You sound like a troon and anxious but what if you started going back to your therapist again?
>>43184313Ok so ig now its 11-16 transgenders telling me im just anxious ig lol.Cant really see her again btw, she was for children only and ive aged out of the legal definition for that.Plus ngl she was kinda meh, i remember when i was like 14 yo or so and i first saw her she gave me a questionnaire to fill out. And one of the questions was sth trans related like "Did you ever want to be the other gender?" kinda thing and i already had tranny thoughts then so that one made me cry and i changed my answer like 100 times so it was super obvious that it had hit a nerve.And somehow she just didnt ask me about it???? iirc she noticed that it was sth that was troubling me but we didnt have time that session. But then next session she only brought it up briefly at the very end? Instead of it being like the first thing. But at that point i had already decided that it was some secret shameful thing id try to forget about and not speak about again so i just said it was fine now or sth, and she just accepted that lmao.I went to her weekly for years and it only came back up when i was 17-18yo and again seriously considered i was trans... I often wonder how different i might have turned out if she had took it seriously back then :C.Ok sorry that was completely irrelevant lol. But yeah ill prob try to get another therapist and like candidly speak about tranny shit with them for once. Tho given our medical system it could take a year+ before i get a spot lol. Plus i need to get over myself to actually book an initial appointment to begin with which i still havent lol.

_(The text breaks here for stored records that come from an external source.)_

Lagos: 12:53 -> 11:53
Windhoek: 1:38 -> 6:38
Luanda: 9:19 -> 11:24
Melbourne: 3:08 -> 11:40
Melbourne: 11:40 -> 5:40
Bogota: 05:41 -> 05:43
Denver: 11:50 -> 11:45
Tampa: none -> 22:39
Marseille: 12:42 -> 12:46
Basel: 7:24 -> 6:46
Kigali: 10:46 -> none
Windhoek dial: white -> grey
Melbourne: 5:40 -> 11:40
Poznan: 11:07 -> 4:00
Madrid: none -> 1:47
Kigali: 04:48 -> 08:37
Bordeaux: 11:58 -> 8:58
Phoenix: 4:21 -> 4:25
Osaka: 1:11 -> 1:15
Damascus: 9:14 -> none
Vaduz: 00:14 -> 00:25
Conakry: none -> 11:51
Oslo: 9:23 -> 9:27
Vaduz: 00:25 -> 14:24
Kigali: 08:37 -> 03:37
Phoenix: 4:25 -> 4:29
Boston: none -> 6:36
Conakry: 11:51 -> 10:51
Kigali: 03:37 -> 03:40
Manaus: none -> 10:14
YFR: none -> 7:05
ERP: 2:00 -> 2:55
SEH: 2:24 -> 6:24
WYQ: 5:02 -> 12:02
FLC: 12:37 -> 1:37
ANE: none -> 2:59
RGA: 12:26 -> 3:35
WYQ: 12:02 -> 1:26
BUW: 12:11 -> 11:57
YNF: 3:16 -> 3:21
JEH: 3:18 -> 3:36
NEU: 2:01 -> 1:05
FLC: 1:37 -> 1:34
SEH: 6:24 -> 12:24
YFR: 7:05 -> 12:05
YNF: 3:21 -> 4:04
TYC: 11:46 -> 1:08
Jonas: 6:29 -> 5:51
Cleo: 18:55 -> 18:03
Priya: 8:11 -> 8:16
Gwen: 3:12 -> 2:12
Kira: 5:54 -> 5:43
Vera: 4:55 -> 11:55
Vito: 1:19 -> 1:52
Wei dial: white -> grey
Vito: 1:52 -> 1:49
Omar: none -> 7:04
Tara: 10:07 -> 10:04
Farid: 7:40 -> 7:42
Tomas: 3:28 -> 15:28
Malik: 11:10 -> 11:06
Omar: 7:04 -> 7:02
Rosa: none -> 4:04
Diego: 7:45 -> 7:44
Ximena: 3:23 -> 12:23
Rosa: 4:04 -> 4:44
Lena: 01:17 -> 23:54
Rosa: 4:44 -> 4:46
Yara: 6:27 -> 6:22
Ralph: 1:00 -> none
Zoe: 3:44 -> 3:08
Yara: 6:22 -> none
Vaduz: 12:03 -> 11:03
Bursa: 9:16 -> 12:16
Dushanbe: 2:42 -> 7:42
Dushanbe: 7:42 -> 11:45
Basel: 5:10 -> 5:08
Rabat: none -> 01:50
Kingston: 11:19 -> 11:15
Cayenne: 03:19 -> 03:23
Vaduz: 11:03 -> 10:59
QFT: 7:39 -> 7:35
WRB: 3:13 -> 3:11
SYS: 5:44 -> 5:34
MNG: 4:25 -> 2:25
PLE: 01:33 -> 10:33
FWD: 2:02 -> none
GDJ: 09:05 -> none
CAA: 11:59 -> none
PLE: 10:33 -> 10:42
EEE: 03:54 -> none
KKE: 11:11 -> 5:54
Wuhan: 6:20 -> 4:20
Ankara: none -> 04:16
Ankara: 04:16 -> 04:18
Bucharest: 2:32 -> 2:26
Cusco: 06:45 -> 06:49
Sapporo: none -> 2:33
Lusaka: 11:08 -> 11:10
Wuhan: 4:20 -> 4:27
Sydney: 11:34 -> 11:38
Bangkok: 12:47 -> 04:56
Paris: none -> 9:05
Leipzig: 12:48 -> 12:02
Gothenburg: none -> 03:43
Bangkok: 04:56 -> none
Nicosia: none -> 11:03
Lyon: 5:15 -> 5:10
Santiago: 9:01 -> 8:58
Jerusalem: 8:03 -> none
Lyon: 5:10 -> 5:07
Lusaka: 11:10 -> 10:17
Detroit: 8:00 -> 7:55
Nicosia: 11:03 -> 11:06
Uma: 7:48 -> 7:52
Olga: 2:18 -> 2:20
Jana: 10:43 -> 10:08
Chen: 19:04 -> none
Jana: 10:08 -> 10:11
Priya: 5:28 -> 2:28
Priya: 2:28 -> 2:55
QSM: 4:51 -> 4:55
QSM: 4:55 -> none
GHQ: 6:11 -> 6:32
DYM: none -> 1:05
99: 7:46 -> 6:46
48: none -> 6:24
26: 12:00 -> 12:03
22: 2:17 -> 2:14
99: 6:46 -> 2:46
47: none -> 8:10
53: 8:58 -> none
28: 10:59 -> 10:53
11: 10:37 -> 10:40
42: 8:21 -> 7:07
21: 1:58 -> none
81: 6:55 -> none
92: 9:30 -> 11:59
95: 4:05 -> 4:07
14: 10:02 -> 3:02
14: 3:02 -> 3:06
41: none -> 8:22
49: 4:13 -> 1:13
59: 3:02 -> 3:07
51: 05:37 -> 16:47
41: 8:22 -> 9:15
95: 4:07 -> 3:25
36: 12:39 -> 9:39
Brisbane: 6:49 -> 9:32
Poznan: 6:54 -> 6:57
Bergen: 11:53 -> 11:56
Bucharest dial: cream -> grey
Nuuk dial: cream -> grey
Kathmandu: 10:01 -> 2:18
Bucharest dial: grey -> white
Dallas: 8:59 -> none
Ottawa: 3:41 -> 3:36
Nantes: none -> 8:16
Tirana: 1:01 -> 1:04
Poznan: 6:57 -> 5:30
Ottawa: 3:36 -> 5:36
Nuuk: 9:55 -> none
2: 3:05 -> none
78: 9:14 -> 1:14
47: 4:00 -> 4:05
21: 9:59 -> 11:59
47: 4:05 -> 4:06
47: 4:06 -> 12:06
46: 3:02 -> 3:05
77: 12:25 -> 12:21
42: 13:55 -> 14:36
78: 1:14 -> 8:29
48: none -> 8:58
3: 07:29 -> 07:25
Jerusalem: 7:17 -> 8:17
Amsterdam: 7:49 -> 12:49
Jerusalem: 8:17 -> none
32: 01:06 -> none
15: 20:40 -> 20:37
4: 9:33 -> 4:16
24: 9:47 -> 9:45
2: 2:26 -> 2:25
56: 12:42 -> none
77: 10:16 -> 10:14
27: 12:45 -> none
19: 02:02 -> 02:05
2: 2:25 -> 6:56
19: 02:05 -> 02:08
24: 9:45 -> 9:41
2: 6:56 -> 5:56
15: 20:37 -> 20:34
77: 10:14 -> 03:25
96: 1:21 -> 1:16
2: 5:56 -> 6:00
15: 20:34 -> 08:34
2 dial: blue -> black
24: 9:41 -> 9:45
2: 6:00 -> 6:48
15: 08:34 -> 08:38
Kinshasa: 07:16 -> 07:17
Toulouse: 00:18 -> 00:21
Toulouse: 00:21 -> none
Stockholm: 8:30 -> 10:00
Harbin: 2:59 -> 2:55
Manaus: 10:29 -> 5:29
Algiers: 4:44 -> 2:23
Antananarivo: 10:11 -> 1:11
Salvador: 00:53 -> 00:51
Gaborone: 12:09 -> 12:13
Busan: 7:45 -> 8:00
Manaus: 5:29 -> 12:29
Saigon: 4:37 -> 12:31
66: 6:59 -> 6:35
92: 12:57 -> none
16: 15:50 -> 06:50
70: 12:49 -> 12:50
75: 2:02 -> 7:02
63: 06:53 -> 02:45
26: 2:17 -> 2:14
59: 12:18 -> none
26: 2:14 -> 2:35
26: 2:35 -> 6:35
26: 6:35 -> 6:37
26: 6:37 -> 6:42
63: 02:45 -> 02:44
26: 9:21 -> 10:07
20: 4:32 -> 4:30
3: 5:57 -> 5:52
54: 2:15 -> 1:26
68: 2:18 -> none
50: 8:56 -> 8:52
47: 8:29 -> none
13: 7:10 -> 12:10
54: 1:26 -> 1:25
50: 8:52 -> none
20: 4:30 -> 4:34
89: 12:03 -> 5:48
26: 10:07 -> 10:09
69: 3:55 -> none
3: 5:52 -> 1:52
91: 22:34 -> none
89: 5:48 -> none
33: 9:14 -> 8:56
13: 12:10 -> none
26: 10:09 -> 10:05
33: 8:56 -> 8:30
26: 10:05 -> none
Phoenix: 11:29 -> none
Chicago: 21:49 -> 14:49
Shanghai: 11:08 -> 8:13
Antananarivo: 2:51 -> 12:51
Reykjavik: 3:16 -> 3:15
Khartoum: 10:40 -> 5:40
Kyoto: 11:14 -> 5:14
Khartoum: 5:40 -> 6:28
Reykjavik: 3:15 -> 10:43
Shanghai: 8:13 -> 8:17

>>43183661>they all seem certain im trans/doing the right thing???they are obviously biased. to them, the more trannies the merrier.
>>43184466Kinda my fear too. The one thing all of them bring up the most when i ask them why they think that is that i seem "more open" and "more alive".But i feel like maybe thats only because now im bothering them with my problems and get emotional about it (i think ive cried while talking about my "transition anxiety" with like every one of them). Whereas before i was super closed off and not very emotional at all and never really talked about myself and my personal problems.And like this is something i could have done without E, i just didnt.On the other hand its also because tranny/gender related stuff is the only thing i get super emotional about in my life at all. Tho idk if that is more indicative of me just being delusional and not trans since it is so all consuming in that sense. Or if it actually means im more likely to be trans since apparently so many of my emotions are locked behind transgender stuff...
>>43184466im actually starting to think i might try posting about my issues to some explixitly anti-trans spaces.like mayb terf or detrans spaces. they are prob gonna be biased in their own way but at least i can be pretty certain that there isnt any pro trans bias.Plus i might get to hear some new arguments. Currently i keep thinking about this shit over and over 24/7 but i usually just end up in the same arguments/discussions with myself anyways.Mayb getting input from one of those spaces might actually open up a new avenue there and at least make it less repetetive.